Philando Castile died just days before his 33rd birthday, which was coming up on July 16. Known as Phil, he began working at age 13, she said, repairing bicycles for other kids in the neighborhood and later helping to fix broken lawn mowers. He had a job at a Blockbuster video store and then at Target before going to work for the St. Paul public school system in 2002.

“He loved kids even though he didn’t have any of his own,” Valerie Castile said, noting that her son always helped out the children in need in the lunch line. “He’d give them an extra scoop of this and an extra scoop of that.”

She said that he was so dedicated to his job that when his car broke down he paid $50 to take a taxi to work so he could make it in on time.

When friends called after his death, they were in shock.

“Not him, not him,” his mother said. “That was never supposed to be my son. He just didn’t live that type of life.”

Valerie Castile said her son did not use drugs and was not involved with gangs. He owned a firearm to protect the family home, she said.

“He was exercising his right to bear arms,” Valerie said. She believes that after her son was pulled over Wednesday evening, he was reaching for a permit to show the officer that he was carrying his gun legally when the officer shot him. He was shot five times, his mother said.

She said she’d taught her son growing up to always comply with a police officer’s orders; she says he was killed while trying to do so.

“The real terrorists in the United States are here and they are called the police,” Valerie said. “I never thought in a million years my son would be killed by the people supposed to protect and serve.”

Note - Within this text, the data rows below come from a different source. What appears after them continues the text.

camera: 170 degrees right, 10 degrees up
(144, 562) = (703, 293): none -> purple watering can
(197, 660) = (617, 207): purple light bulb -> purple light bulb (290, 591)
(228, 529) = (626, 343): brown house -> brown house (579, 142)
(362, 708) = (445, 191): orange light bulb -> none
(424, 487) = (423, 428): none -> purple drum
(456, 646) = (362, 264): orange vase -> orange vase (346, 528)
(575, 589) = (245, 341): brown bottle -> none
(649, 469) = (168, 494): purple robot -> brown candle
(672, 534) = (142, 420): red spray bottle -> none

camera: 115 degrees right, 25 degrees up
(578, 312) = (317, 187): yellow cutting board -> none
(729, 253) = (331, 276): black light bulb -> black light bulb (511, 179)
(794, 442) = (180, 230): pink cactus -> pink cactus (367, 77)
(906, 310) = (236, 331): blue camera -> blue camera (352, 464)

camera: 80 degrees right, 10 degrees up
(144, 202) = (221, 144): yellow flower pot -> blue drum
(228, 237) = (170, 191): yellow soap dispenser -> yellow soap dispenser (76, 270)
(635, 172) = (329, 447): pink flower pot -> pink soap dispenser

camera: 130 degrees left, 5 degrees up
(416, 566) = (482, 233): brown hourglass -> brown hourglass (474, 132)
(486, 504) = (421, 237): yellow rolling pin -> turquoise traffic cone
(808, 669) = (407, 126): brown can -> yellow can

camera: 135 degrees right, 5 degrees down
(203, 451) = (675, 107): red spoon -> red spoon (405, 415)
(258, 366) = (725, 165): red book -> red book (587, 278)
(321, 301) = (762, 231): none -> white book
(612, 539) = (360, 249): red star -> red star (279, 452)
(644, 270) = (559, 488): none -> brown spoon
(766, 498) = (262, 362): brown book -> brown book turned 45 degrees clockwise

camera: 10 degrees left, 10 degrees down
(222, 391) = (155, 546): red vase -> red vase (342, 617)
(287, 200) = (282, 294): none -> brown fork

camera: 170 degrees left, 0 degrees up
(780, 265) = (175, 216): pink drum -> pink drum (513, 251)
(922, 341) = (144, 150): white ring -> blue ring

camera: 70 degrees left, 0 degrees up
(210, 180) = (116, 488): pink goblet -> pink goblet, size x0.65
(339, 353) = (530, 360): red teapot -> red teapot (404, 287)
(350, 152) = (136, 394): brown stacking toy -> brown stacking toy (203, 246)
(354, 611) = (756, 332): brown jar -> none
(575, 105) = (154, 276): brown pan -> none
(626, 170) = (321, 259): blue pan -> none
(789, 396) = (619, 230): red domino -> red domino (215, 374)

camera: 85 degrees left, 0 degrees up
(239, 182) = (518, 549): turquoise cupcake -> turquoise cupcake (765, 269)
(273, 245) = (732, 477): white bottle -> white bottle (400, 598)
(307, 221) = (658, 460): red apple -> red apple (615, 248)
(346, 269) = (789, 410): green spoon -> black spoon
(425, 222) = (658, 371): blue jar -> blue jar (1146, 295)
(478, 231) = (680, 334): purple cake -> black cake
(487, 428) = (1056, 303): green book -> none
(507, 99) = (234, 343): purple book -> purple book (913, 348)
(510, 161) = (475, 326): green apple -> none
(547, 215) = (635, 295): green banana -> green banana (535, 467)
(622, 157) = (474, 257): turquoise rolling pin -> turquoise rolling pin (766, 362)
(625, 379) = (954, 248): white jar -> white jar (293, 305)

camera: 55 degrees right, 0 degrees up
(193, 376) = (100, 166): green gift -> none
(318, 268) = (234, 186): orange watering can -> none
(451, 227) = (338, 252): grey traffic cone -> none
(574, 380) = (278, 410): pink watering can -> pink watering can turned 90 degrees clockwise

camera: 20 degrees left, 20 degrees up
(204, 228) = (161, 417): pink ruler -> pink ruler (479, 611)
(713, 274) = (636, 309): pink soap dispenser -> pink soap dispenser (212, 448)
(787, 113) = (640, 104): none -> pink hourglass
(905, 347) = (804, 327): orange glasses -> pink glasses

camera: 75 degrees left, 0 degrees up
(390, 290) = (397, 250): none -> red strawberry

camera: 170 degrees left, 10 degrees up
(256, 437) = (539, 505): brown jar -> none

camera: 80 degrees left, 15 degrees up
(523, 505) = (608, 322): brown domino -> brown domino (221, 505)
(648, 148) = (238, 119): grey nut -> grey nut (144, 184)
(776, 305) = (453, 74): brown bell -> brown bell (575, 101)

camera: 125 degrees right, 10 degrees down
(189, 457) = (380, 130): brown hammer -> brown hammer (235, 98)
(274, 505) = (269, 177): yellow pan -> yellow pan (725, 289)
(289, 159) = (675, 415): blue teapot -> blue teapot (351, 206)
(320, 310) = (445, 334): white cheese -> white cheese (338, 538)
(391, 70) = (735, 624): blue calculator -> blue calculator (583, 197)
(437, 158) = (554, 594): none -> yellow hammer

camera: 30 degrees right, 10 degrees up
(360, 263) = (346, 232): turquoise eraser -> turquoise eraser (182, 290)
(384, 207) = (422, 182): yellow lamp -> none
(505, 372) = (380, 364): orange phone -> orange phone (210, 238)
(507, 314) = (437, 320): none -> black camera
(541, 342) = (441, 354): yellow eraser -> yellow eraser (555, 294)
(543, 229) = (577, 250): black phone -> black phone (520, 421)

She said that she believed the police officer profiled her son because he was black and had his hair in dreadlocks. The mother held a family photo in her hands, a happy moment when she, her son, and her daughter went out for dinner at a Benihana on Mother’s Day. Her son is smiling, wearing rimmed eyeglasses and a crisp blue polo shirt.

She said it’s important that her son’s death not be in vain.

“Once these officers are held accountable for killing black men, maybe it will stop,” Valerie said.

His sister has not slept since the shooting. As she talked about him, she broke down in tears.

“I’m on edge,” she said. “I’m on edge.”